Dra. Anna Kingsford - Sacerdotalismo Negou a Dualidade Divina e, Suprimiu o Entendimento

 

A mesma negação constitui uma blasfêmia também contra o Logos. Pois, como a expressão ou “Palavra” de Deus como Pai-Mãe, o Logos necessariamente representa ambos os progenitores e, como eles, e o Espírito Santo que procede desses progenitores através dele, o Logos é dual.

            Daí a dualidade implícita nos nomes Jeová, Shaddai, Adonai, e outros dados Hebreus e outros povos para o “Filho” como “terceira pessoa” na Trindade celestial – em distinção à Trindade eclesiástica. Na experiência beatífica conhecida dos videntes como a visão de Adonai, quer sejam aqueles videntes da Bíblia ou outros, ambas as formas [da dualidade] estão sempre presentes, sendo manifestadas alternadamente de acordo com a função exercida, segundo ela denote Vontade ou Amor, Projeção ou Recolhimento.

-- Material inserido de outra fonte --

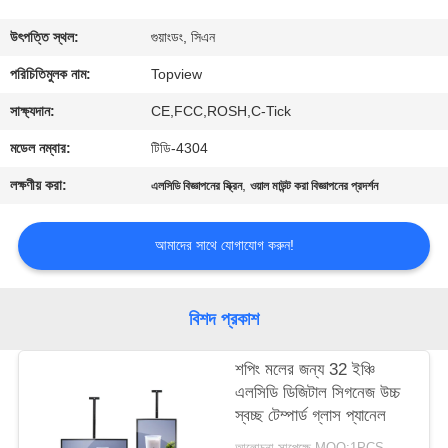
নিয়ন্ত্রণ
উৎপত্তি স্থল:
গুয়াংডং, সিএন
যোগাযোগ
পরিচিতিমুলক নাম:
Topview
করুন
সাক্ষ্যদান:
CE,FCC,ROSH,C-Tick
মডেল নম্বার:
টিডি-4304
খবর
লক্ষণীয় করা:
,
এলসিডি বিজ্ঞাপনের স্ক্রিন
ওয়াল মাউন্ট করা বিজ্ঞাপনের প্রদর্শন
উদ্ধৃতির
আমাদের সাথে যোগাযোগ করুন!
জন্য
আবেদন
বিশদ প্রকাশ
সাইট
শপিং মলের জন্য 32 ইঞ্চি
এলসিডি ডিজিটাল সিগনেজ উচ্চ
ম্যাপ
স্বচ্ছ টেম্পার্ড গ্লাস প্যানেল
আলোচনা সাপেক্ষে MOQ:1PCS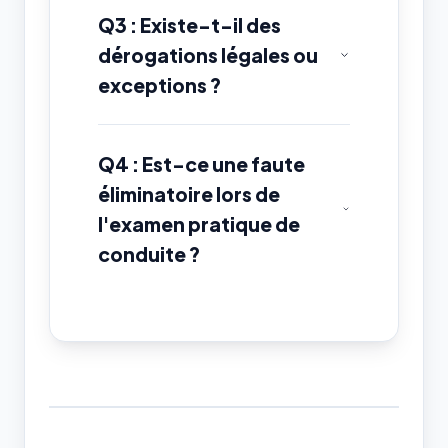
Q3 : Existe-t-il des
dérogations légales ou
exceptions ?
Q4 : Est-ce une faute
éliminatoire lors de
l'examen pratique de
conduite ?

Que esse fato esteja implícito mais do que expresso nos relatos da Bíblia acerca dessa experiência, deve-se às mesmas causas que têm dominado o Sacerdotalismo em sua supressão da própria doutrina.

            No “Mistério” agora recuperado, do qual os versos iniciais do Evangelho de São João são derivados, essa suprema doutrina do Logos está assim expressa: –

            “Então, do seio da Dualidade Divina, o Filho Unigênito de Deus surge do recôndito:

            Adonai, a Palavra, a Voz invisível.

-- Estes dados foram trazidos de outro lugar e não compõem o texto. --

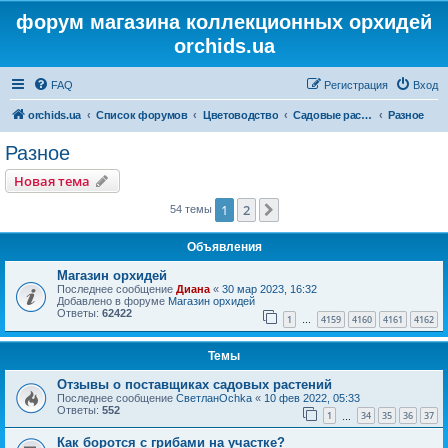
форум магазина коллекционных орхидей
orchids.ua
FAQ
Регистрация
Вход
orchids.ua
Список форумов
Цветоводство
Садовые растения
Разное
Разное
Новая тема
1
2
След.
54 темы
Объявления
Магазин орхидей
Последнее сообщение
Диана
«
30 мар 2023, 16:32
Добавлено в форуме
Магазин орхидей
Ответы:
62422
1
4159
4160
4161
4162
…
Темы
Отзывы о поставщиках садовых растений
Последнее сообщение
СветланOchka
«
10 фев 2022, 05:33
Ответы:
552
1
34
35
36
37
…
Как боротся с грибами на участке?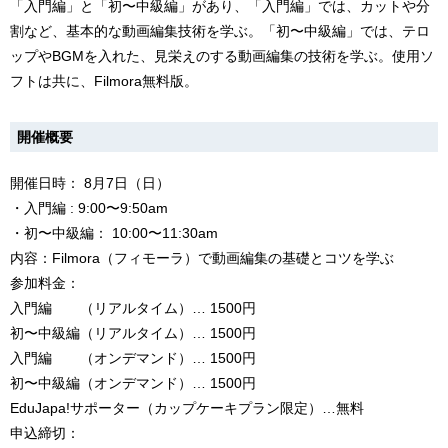
「入門編」と「初〜中級編」があり、「入門編」では、カットや分
割など、基本的な動画編集技術を学ぶ。「初〜中級編」では、テロ
ップやBGMを入れた、見栄えのする動画編集の技術を学ぶ。使用ソ
フトは共に、Filmora無料版。
開催概要
開催日時： 8月7日（日）
・入門編 : 9:00〜9:50am
・初〜中級編： 10:00〜11:30am
内容：Filmora（フィモーラ）で動画編集の基礎とコツを学ぶ
参加料金：
入門編 （リアルタイム）… 1500円
初〜中級編（リアルタイム）… 1500円
入門編 （オンデマンド）… 1500円
初〜中級編（オンデマンド）… 1500円
EduJapa!サポーター（カップケーキプラン限定）…無料
申込締切：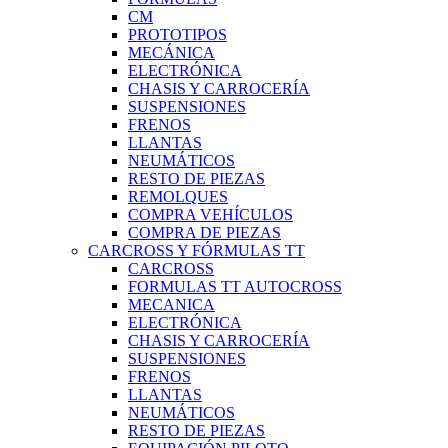
CM
PROTOTIPOS
MECÁNICA
ELECTRÓNICA
CHASIS Y CARROCERÍA
SUSPENSIONES
FRENOS
LLANTAS
NEUMÁTICOS
RESTO DE PIEZAS
REMOLQUES
COMPRA VEHÍCULOS
COMPRA DE PIEZAS
CARCROSS Y FÓRMULAS TT
CARCROSS
FORMULAS TT AUTOCROSS
MECANICA
ELECTRÓNICA
CHASIS Y CARROCERÍA
SUSPENSIONES
FRENOS
LLANTAS
NEUMÁTICOS
RESTO DE PIEZAS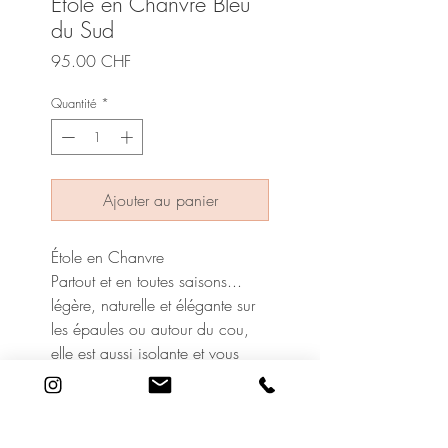
Étole en Chanvre Bleu
du Sud
Prix
95.00 CHF
Quantité
*
Ajouter au panier
Étole en Chanvre
Partout et en toutes saisons...
légère, naturelle et élégante sur
les épaules ou autour du cou,
elle est aussi isolante et vous
protègera d'un vent frais.
Déclinée dans toutes les nuances
Couleur Chanvre, elle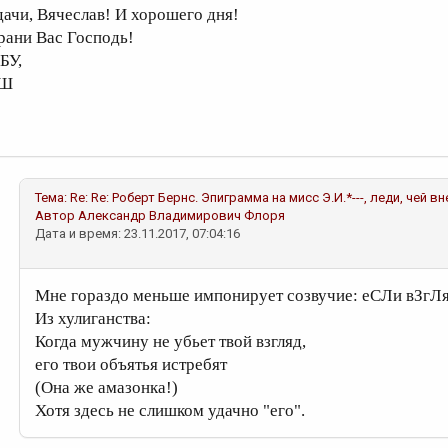
дачи, Вячеслав! И хорошего дня!
рани Вас Господь!
БУ,
Ш
Тема:
Re: Re: Роберт Бернс. Эпиграмма на мисс Э.И.*---, леди, чей
Автор
Александр Владимирович Флоря
Дата и время: 23.11.2017, 07:04:16
Мне гораздо меньше импонирует созвучие: еСЛи вЗгЛя
Из хулиганства:
Когда мужчину не убьет твой взгляд,
его твои объятья истребят
(Она же амазонка!)
Хотя здесь не слишком удачно "его".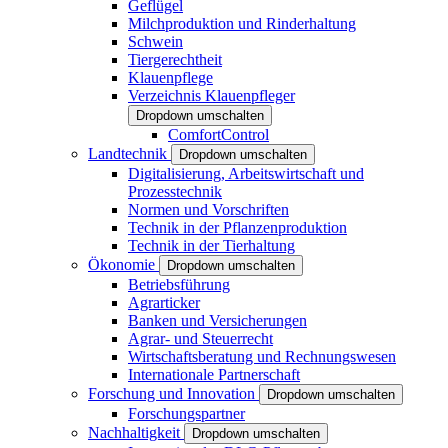
Geflügel
Milchproduktion und Rinderhaltung
Schwein
Tiergerechtheit
Klauenpflege
Verzeichnis Klauenpfleger
Dropdown umschalten
ComfortControl
Landtechnik
Dropdown umschalten
Digitalisierung, Arbeitswirtschaft und
Prozesstechnik
Normen und Vorschriften
Technik in der Pflanzenproduktion
Technik in der Tierhaltung
Ökonomie
Dropdown umschalten
Betriebsführung
Agrarticker
Banken und Versicherungen
Agrar- und Steuerrecht
Wirtschaftsberatung und Rechnungswesen
Internationale Partnerschaft
Forschung und Innovation
Dropdown umschalten
Forschungspartner
Nachhaltigkeit
Dropdown umschalten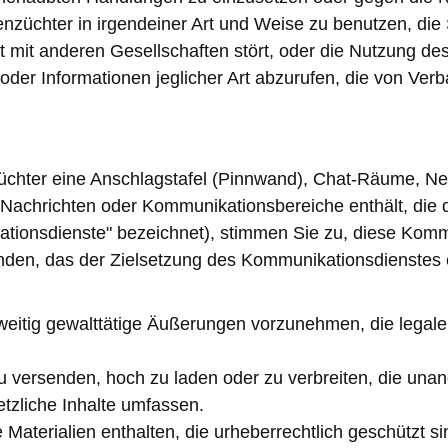
enzüchter in irgendeiner Art und Weise zu benutzen, die
t mit anderen Gesellschaften stört, oder die Nutzung de
al oder Informationen jeglicher Art abzurufen, die von Ver
züchter eine Anschlagstafel (Pinnwand), Chat-Räume, N
Nachrichten oder Kommunikationsbereiche enthält, die da
ionsdienste" bezeichnet), stimmen Sie zu, diese Kommu
den, das der Zielsetzung des Kommunikationsdienstes en
itig gewalttätige Äußerungen vorzunehmen, die legale R
zu versenden, hoch zu laden oder zu verbreiten, die unan
tzliche Inhalte umfassen.
Materialien enthalten, die urheberrechtlich geschützt si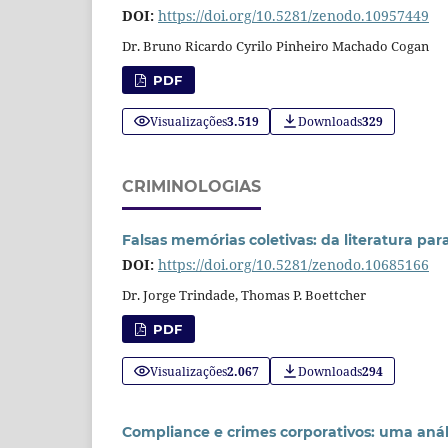
DOI:
https://doi.org/10.5281/zenodo.10957449
Dr. Bruno Ricardo Cyrilo Pinheiro Machado Cogan
PDF
Visualizações
3.519
Downloads
329
CRIMINOLOGIAS
Falsas memórias coletivas: da literatura para
DOI:
https://doi.org/10.5281/zenodo.10685166
Dr. Jorge Trindade, Thomas P. Boettcher
PDF
Visualizações
2.067
Downloads
294
Compliance e crimes corporativos: uma anál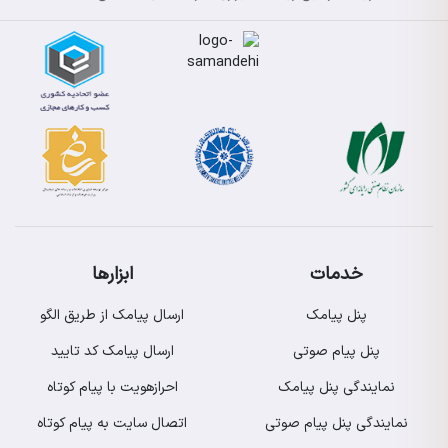
خدمات
ابزارها
پنل پیامک
ارسال پیامک از طریق الگو
پنل پیام صوتی
ارسال پیامک کد تایید
نمایندگی پنل پیامک
احرازهویت با پیام کوتاه
نمایندگی پنل پیام صوتی
اتصال سایت به پیام کوتاه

            Ele estava no princípio, e por meio Dele todas as coisas foram manifestadas.

            Sem Ele, nada do que é visível foi feito. Pois Ele é o Manifestador, e Nele estava a vida do mundo. (...)

            Ele é de Seu Pai o Espírito, e a Sua Mãe a Grande Profundeza.

            Possuindo a potência de ambos em Si Mesmo, bem como o poder sobre as coisas materiais.

            Sendo, no entanto, Ele Mesmo invisível, pois Ele é a causa e não o efeito.

            Ele é o Manifestador, e não aquilo que é manifestado.

            Aquilo que é manifestado é a Divina Substância”. (1)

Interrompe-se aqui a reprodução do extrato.